The idea that this is only about "politics" or it's "controversial" and thus should be hidden from view is such a copout. These are the important stories that should absolutely be discussed in a place like this.
Save your breath in replying: "well, it might make people upset and we want to have nice conversations here." And whatever other platitudes arguing for censorship of obviously important topics that deal directly with the technology, companies and employess that frequent this site.
If you believe a story shouldn't have been flagged, email mods at hn@ycombinator.com.
(Mods also don't see mentions of their names, email is how you attract moderators' attention.)
Moderators are ultimately responsible for moderation. The moderation system is failing when it comes to technology issues with a political tint. (In contrast, it has been pretty good with rage bait foreign policy stuff. Genuinely good discussions around quality content.)
If folks are bandwagon flagging content with a consistent bias, the system should shadow ban their flags for a while.
When people call it out they tend to quickly catch bans for minor slights (plausible deniability). Start working on some alts with a VPN now if you want to keep a voice here.
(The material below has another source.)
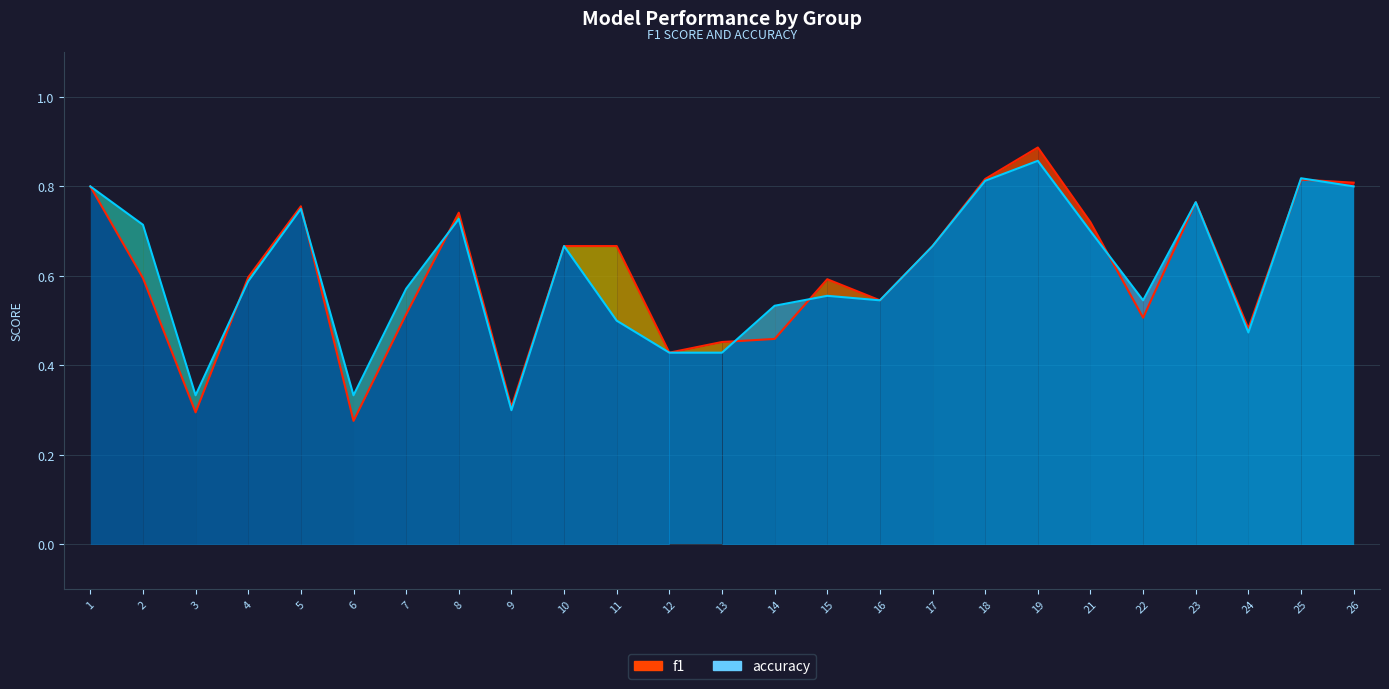

True or false: accuracy has a value of 0.8 at 7.

False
This. A thousand times this.
I believe, from reading responses on other stories, that they need to manually do something to prevent a story being flagged. So there's no allowing, it just happens.
I don't disagree with you though. I haven't found "flagged" a good indicator on whether a story is interesting or has worthwhile discussion in it. It's just "some small number of people don't want this link here". It would be nice if instead people put their energy into upvoting the stories they do like.
Or add a downvote instead of flag so we actually have a consensus.
https://signal.org/download/
Looks like ICE should be abolished and its entire staff fired, just have INS take over all immigration issues.